The cave paintings at Fugoppe Cave in Yoichi are the first known signs of prehistoric life on Hokkaido. Their origin remains a mystery.

Yoichi is easily accessible by bus and train, which run approximately hourly to and from Otaru, Sapporo, and Kutchan, a town 45 minutes south of Yoichi where world class skiing and snowboarding may be enjoyed. A new motorway is being built connecting Yoichi to Sapporo, reducing the drive to 30 minutes. It is due for completion in 2018.

==Twin towns==
 Bishopbriggs, East Dunbartonshire, Scotland

 Kirkintilloch, East Dunbartonshire, Scotland

==Education==

===High schools===
Hokkaido Yoichi High School was merged with Hokkaido Niki High School (Niki) and Hokkaido Furubira High School (Furubira) in 2010.
- Public
  - Hokkaido Yoichi Koshi High School
- Private
  - Hokusei Gakuen Yoichi High School

===Junior high schools===
- Asahi Junior High School
- Higashi Junior High School
- Nishi Junior High School

===Elementary schools===
- Kurokawa Elementary School
- Nobori Elementary School
- Ōkawa Elementary School
- Sakae Elementary School
- Sawamachi Elementary School

==Notable people==
Yoichi is the birthplace of Mamoru Mohri, the first Japanese astronaut; he attended elementary and junior high schools here.
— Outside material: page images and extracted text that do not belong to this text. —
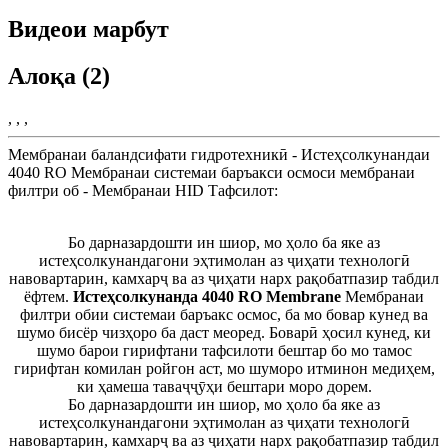
Видеои марбут
Алоқа (2)
, , ,
Мембранаи баландсифати гидротехникӣ - Истеҳсолкунандаи
4040 RO Мембранаи системаи баръакси осмоси мембранаи
филтри об - Мембранаи HID Тафсилот:
Бо дарназардошти ин шиор, мо ҳоло ба яке аз
истеҳсолкунандагони эҳтимолан аз ҷиҳати технологӣ
навовартарин, камхарҷ ва аз ҷиҳати нарх рақобатпазир табдил
ёфтем.
Истеҳсолкунанда 4040 RO Membrane
Мембранаи
филтри обии системаи баръакс осмос, ба мо бовар кунед ва
шумо бисёр чизҳоро ба даст меоред. Боварӣ ҳосил кунед, ки
шумо барои гирифтани тафсилоти бештар бо мо тамос
гирифтан комилан ройгон аст, мо шуморо итминон медиҳем,
ки ҳамеша таваҷҷӯҳи бештари моро дорем.
Бо дарназардошти ин шиор, мо ҳоло ба яке аз
истеҳсолкунандагони эҳтимолан аз ҷиҳати технологӣ
навовартарин, камхарҷ ва аз ҷиҳати нарх рақобатпазир табдил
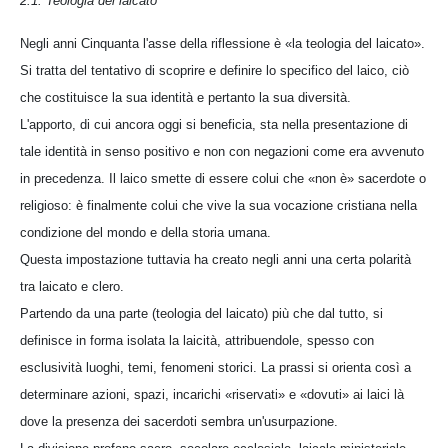
2.1. Teologia del laicato
Negli anni Cinquanta l'asse della riflessione è «la teologia del laicato».
Si tratta del tentativo di scoprire e definire lo specifico del laico, ciò
che costituisce la sua identità e pertanto la sua diversità.
L'apporto, di cui ancora oggi si beneficia, sta nella presentazione di
tale identità in senso positivo e non con negazioni come era avvenuto
in precedenza. Il laico smette di essere colui che «non è» sacerdote o
religioso: è finalmente colui che vive la sua vocazione cristiana nella
condizione del mondo e della storia umana.
Questa impostazione tuttavia ha creato negli anni una certa polarità
tra laicato e clero.
Partendo da una parte (teologia del laicato) più che dal tutto, si
definisce in forma isolata la laicità, attribuendole, spesso con
esclusività luoghi, temi, fenomeni storici. La prassi si orienta così a
determinare azioni, spazi, incarichi «riservati» e «dovuti» ai laici là
dove la presenza dei sacerdoti sembra un'usurpazione.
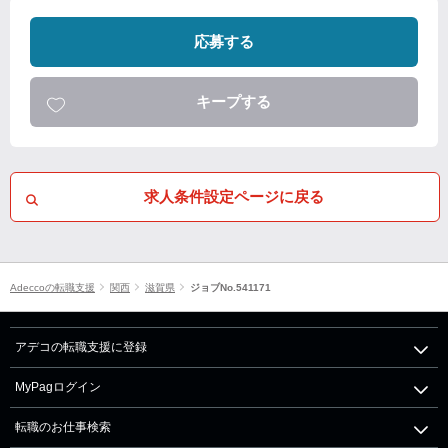
応募する
キープする
求人条件設定ページに戻る
Adeccoの転職支援
関西
滋賀県
ジョブNo.541171
アデコの転職支援に登録
MyPagログイン
転職のお仕事検索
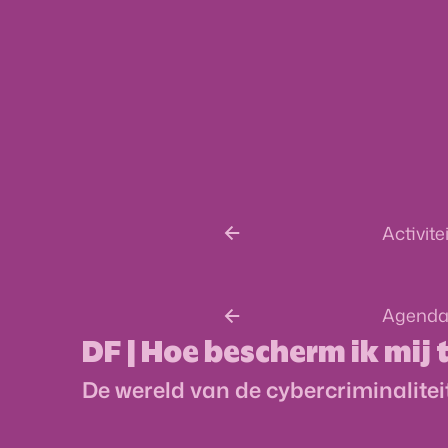
Activite
Agend
DF | Hoe bescherm ik mij
De wereld van de cybercriminalitei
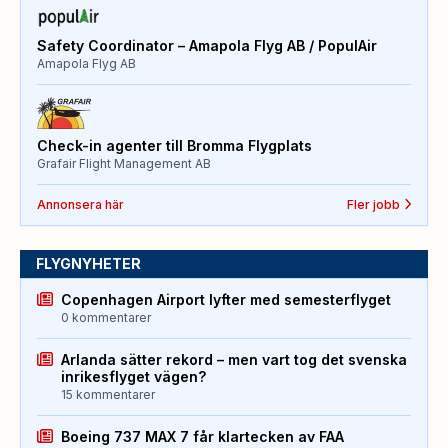
Safety Coordinator – Amapola Flyg AB / PopulAir
Amapola Flyg AB
Check-in agenter till Bromma Flygplats
Grafair Flight Management AB
Annonsera här
Fler jobb
FLYGNYHETER
Copenhagen Airport lyfter med semesterflyget
0 kommentarer
Arlanda sätter rekord – men vart tog det svenska
inrikesflyget vägen?
15 kommentarer
Boeing 737 MAX 7 får klartecken av FAA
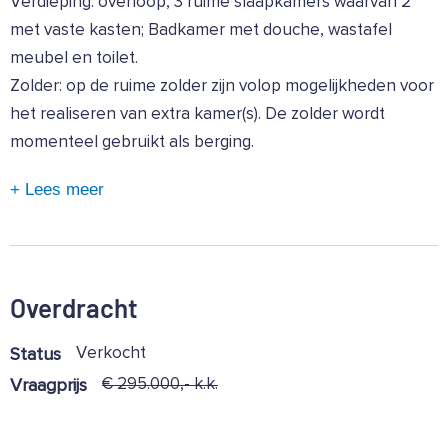
Verdieping: overloop, 3 ruime slaapkamers waarvan 2
met vaste kasten; Badkamer met douche, wastafel
meubel en toilet.
Zolder: op de ruime zolder zijn volop mogelijkheden voor
het realiseren van extra kamer(s). De zolder wordt
momenteel gebruikt als berging.
+ Lees meer
Overdracht
Verkocht
Status
€ 295.000,- k.k.
Vraagprijs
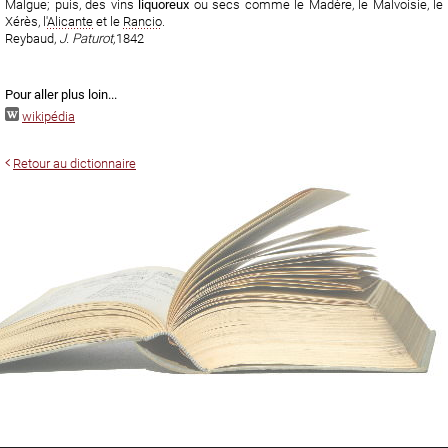
Malgue; puis, des vins
liquoreux
ou secs comme le Madère, le Malvoisie, le
Xérès, l'
Alicante
et le
Rancio
.
Reybaud,
J. Paturot,
1842
Pour aller plus loin...
wikipédia
Retour au dictionnaire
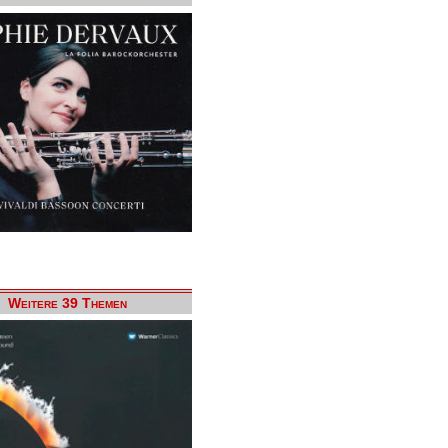
Weitere 39 Themen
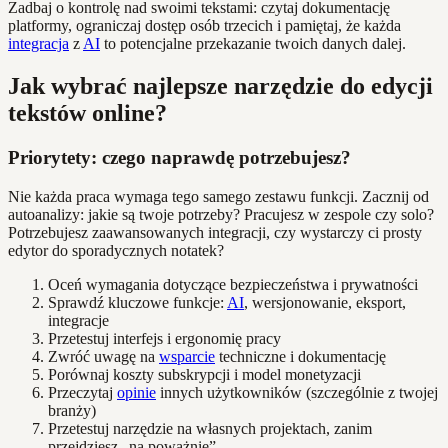
Zadbaj o kontrolę nad swoimi tekstami: czytaj dokumentację
platformy, ograniczaj dostęp osób trzecich i pamiętaj, że każda
integracja
z
AI
to potencjalne przekazanie twoich danych dalej.
Jak wybrać najlepsze narzędzie do edycji
tekstów online?
Priorytety: czego naprawdę potrzebujesz?
Nie każda praca wymaga tego samego zestawu funkcji. Zacznij od
autoanalizy: jakie są twoje potrzeby? Pracujesz w zespole czy solo?
Potrzebujesz zaawansowanych integracji, czy wystarczy ci prosty
edytor do sporadycznych notatek?
Oceń wymagania dotyczące bezpieczeństwa i prywatności
Sprawdź kluczowe funkcje:
AI
, wersjonowanie, eksport,
integracje
Przetestuj interfejs i ergonomię pracy
Zwróć uwagę na
wsparcie
techniczne i dokumentację
Porównaj koszty subskrypcji i model monetyzacji
Przeczytaj
opinie
innych użytkowników (szczególnie z twojej
branży)
Przetestuj narzędzie na własnych projektach, zanim
przejdziesz „na poważnie”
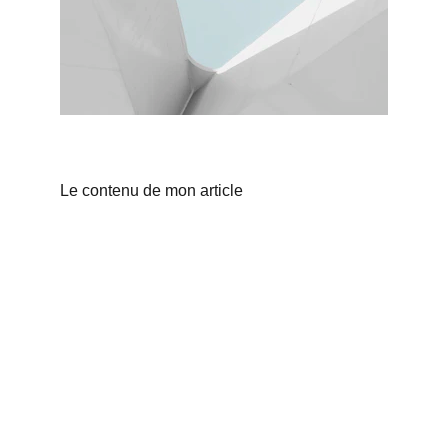
Le contenu de mon article
Veydi
Suivi d'entretien pour particuliers et 
professionnels.
CONTACT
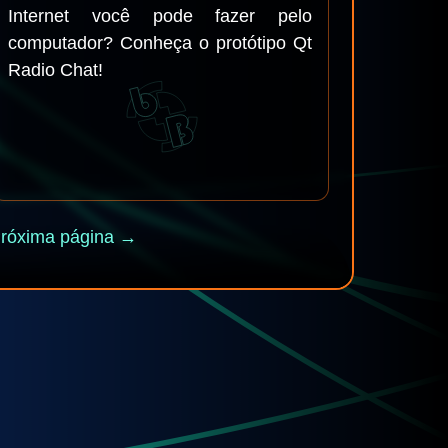
Internet você pode fazer pelo
computador? Conheça o protótipo Qt
Radio Chat!
róxima página →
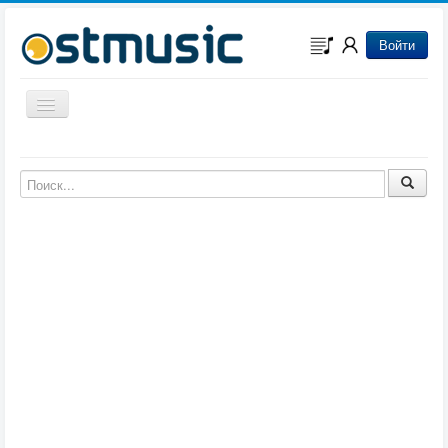
Войти
Включить/выключить навигацию
Музыка из игр
Музыка из фильмов
Музыка из мультфильмов
Музыка из сериалов
Музыка из аниме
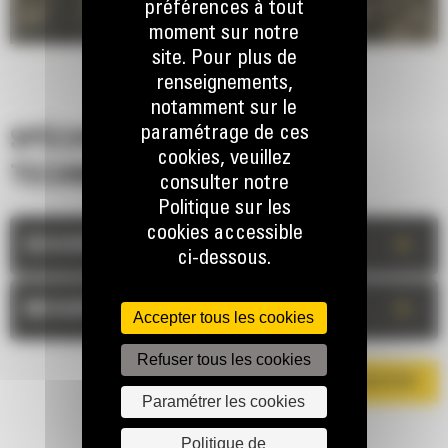
préférences à tout
moment sur notre
site. Pour plus de
renseignements,
notamment sur le
paramétrage de ces
SPÉCIFICATIONS
cookies, veuillez
TECHNIQUES
consulter notre
Politique sur les
cookies accessible
+
DESCRIPTION
ci-dessous.
+
MESURES
Accepter tous les cookies
Refuser tous les cookies
TÉLÉCHARGER LA BROCHURE
Paramétrer les cookies
Politique de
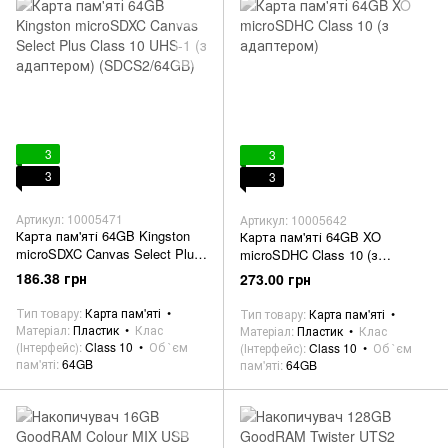
3
3
3
3
Артикул: 10005471
Артикул: 10005642
Карта пам'яті 64GB Kingston
Карта пам'яті 64GB XO
microSDXC Canvas Select Plus
microSDHC Class 10 (з
Class 10 UHS-1 (з адаптером)
адаптером)
186.38 грн
273.00 грн
(SDCS2/64GB)
Тип товару
Карта пам'яті
Тип товару
Карта пам'яті
Матеріал
Пластик
Клас
Матеріал
Пластик
Клас
(Інтерфейс)
Class 10
Об `єм
(Інтерфейс)
Class 10
Об `єм
пам'яті
64GB
пам'яті
64GB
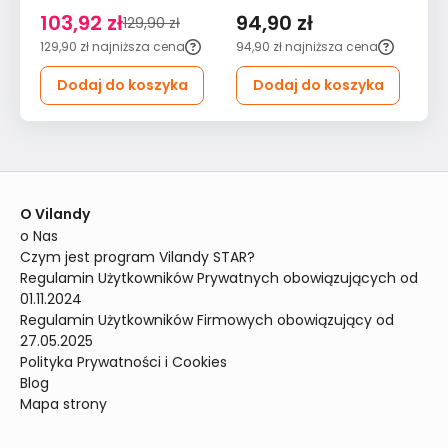
Różowe Kwiaty 120x80
Kwiaty 90x60 Natura
Kw
103,92 zł
94,90 zł
7
129,90 zł
Do Salonu
do Salonu
Sa
129,90 zł
najniższa cena
94,90 zł
najniższa cena
79
Dodaj do koszyka
Dodaj do koszyka
O Vilandy
o Nas
Czym jest program Vilandy STAR?
Regulamin Użytkowników Prywatnych obowiązujących od 
01.11.2024
Regulamin Użytkowników Firmowych obowiązujący od 
27.05.2025
Polityka Prywatności i Cookies
Blog
Mapa strony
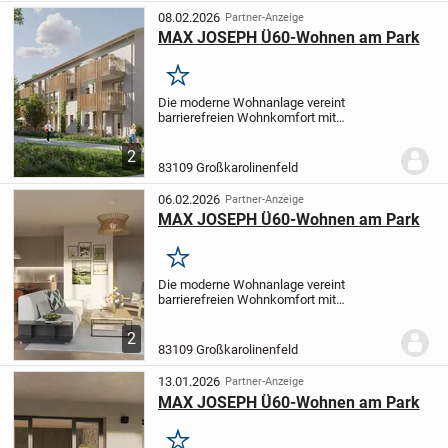
08.02.2026
Partner-Anzeige
MAX JOSEPH Ü60-Wohnen am Park
Merken
Die moderne Wohnanlage vereint
barrierefreien Wohnkomfort mit
nachhaltiger Bauweise. Das Effizienzhaus
(KfW 40) wird nach dem
2
Qualitätsstandard QNG-PLUS errichtet
83109 Großkarolinenfeld
und überzeugt durch energieeffiziente...
06.02.2026
Partner-Anzeige
MAX JOSEPH Ü60-Wohnen am Park
Merken
Die moderne Wohnanlage vereint
barrierefreien Wohnkomfort mit
nachhaltiger Bauweise. Das Effizienzhaus
(KfW 40) wird nach dem
2
Qualitätsstandard QNG-PLUS errichtet
83109 Großkarolinenfeld
und überzeugt durch energieeffiziente...
13.01.2026
Partner-Anzeige
MAX JOSEPH Ü60-Wohnen am Park
Merken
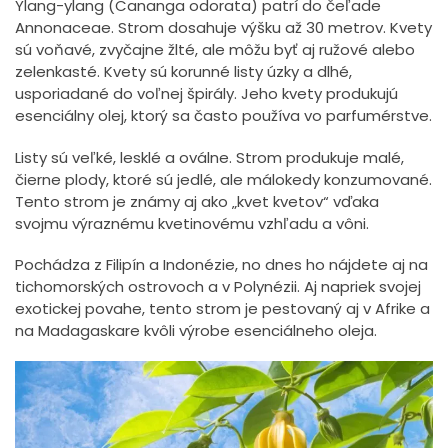
Ylang-ylang (Cananga odorata) patrí do čeľade
Annonaceae. Strom dosahuje výšku až 30 metrov. Kvety
sú voňavé, zvyčajne žlté, ale môžu byť aj ružové alebo
zelenkasté. Kvety sú korunné listy úzky a dlhé,
usporiadané do voľnej špirály. Jeho kvety produkujú
esenciálny olej, ktorý sa často používa vo parfumérstve.
Listy sú veľké, lesklé a oválne. Strom produkuje malé,
čierne plody, ktoré sú jedlé, ale málokedy konzumované.
Tento strom je známy aj ako „kvet kvetov“ vďaka
svojmu výraznému kvetinovému vzhľadu a vôni.
Pochádza z Filipín a Indonézie, no dnes ho nájdete aj na
tichomorských ostrovoch a v Polynézii. Aj napriek svojej
exotickej povahe, tento strom je pestovaný aj v Afrike a
na Madagaskare kvôli výrobe esenciálneho oleja.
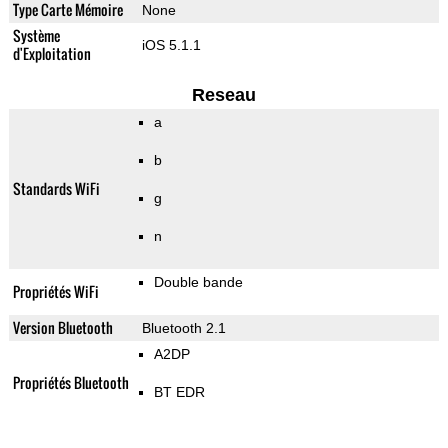
Type Carte Mémoire
None
Système
iOS 5.1.1
d'Exploitation
Reseau
a
b
Standards WiFi
g
n
Double bande
Propriétés WiFi
Version Bluetooth
Bluetooth 2.1
A2DP
Propriétés Bluetooth
BT EDR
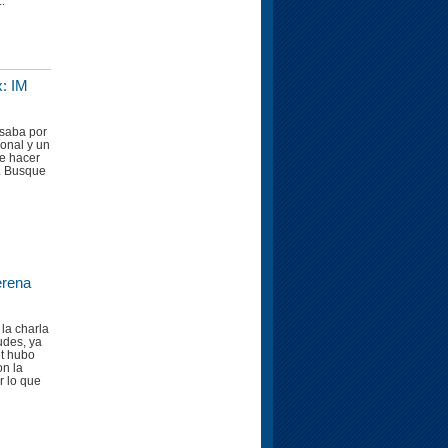
.
: IM
saba por
onal y un
de hacer
”. Busque
erena
la charla
udes, ya
nt hubo
n la
r lo que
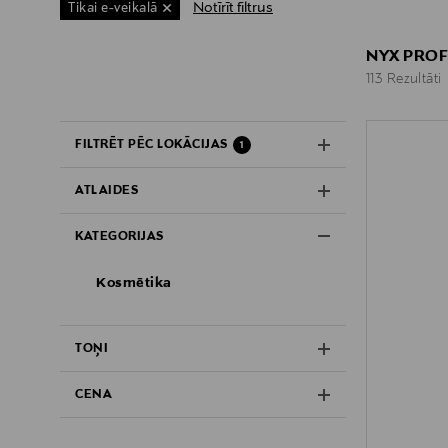
Notīrīt filtrus
Tikai e-veikalā
NYX PROF
113 Rezultāti
113 Rezultāti
FILTRĒT PĒC LOKĀCIJAS
1
ATLAIDES
KATEGORIJAS
Kosmētika
TOŅI
CENA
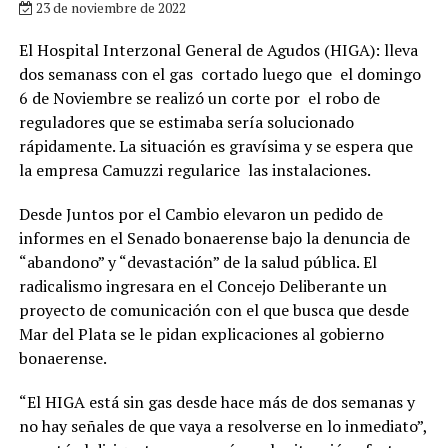
23 de noviembre de 2022
El Hospital Interzonal General de Agudos (HIGA): lleva
dos semanass con el gas cortado luego que el domingo
6 de Noviembre se realizó un corte por el robo de
reguladores que se estimaba sería solucionado
rápidamente. La situación es gravísima y se espera que
la empresa Camuzzi regularice las instalaciones.
Desde Juntos por el Cambio elevaron un pedido de
informes en el Senado bonaerense bajo la denuncia de
“abandono” y “devastación” de la salud pública. El
radicalismo ingresara en el Concejo Deliberante un
proyecto de comunicación con el que busca que desde
Mar del Plata se le pidan explicaciones al gobierno
bonaerense.
“El HIGA está sin gas desde hace más de dos semanas y
no hay señales de que vaya a resolverse en lo inmediato”,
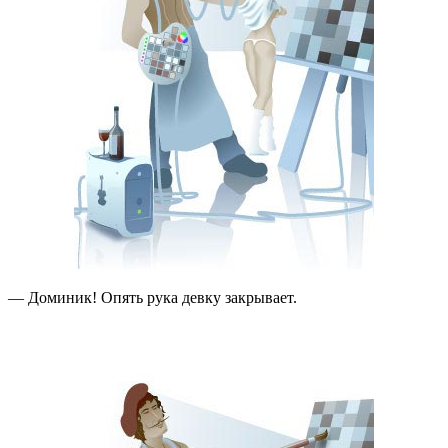
— Доминик! Опять рука девку закрывает.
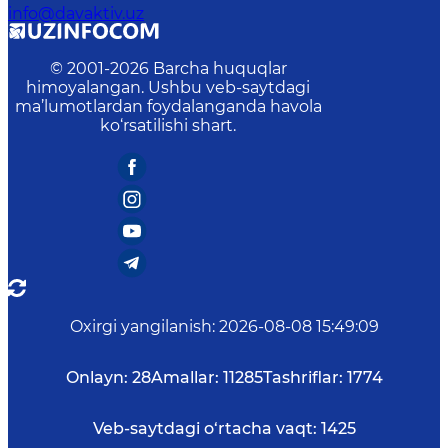
info@davaktiv.uz
© 2001-
2026
Barcha huquqlar
himoyalangan. Ushbu veb-saytdagi
ma’lumotlardan foydalanganda havola
ko‘rsatilishi shart.
Oxirgi yangilanish
:
2026-08-08 15:49:09
Onlayn:
28
Amallar:
11285
Tashriflar:
1774
Veb-saytdagi o‘rtacha vaqt:
1425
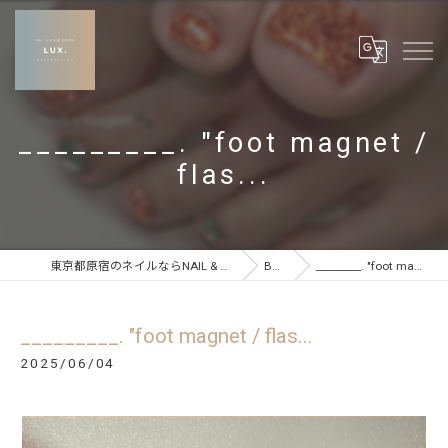
_________. "foot magnet /
flas...
東京都原宿のネイルならNAIL & CARE SALON LUX
BLOG
_________. "foot magnet / flas...
_________. "foot magnet / flas...
2025/06/04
The Yoichi Space Museum, also called the Space Apple, was dedicated in his honor when it was opened in 1998. Other Yoichi luminaries include ski jumping Olympic gold medalists Yukio Kasaya and Kazuyoshi Funaki. They were born in Yoichi and took up ski jumping at the facility built by Masataka Taketsuru, the founder of Nikka Whisky Distilling.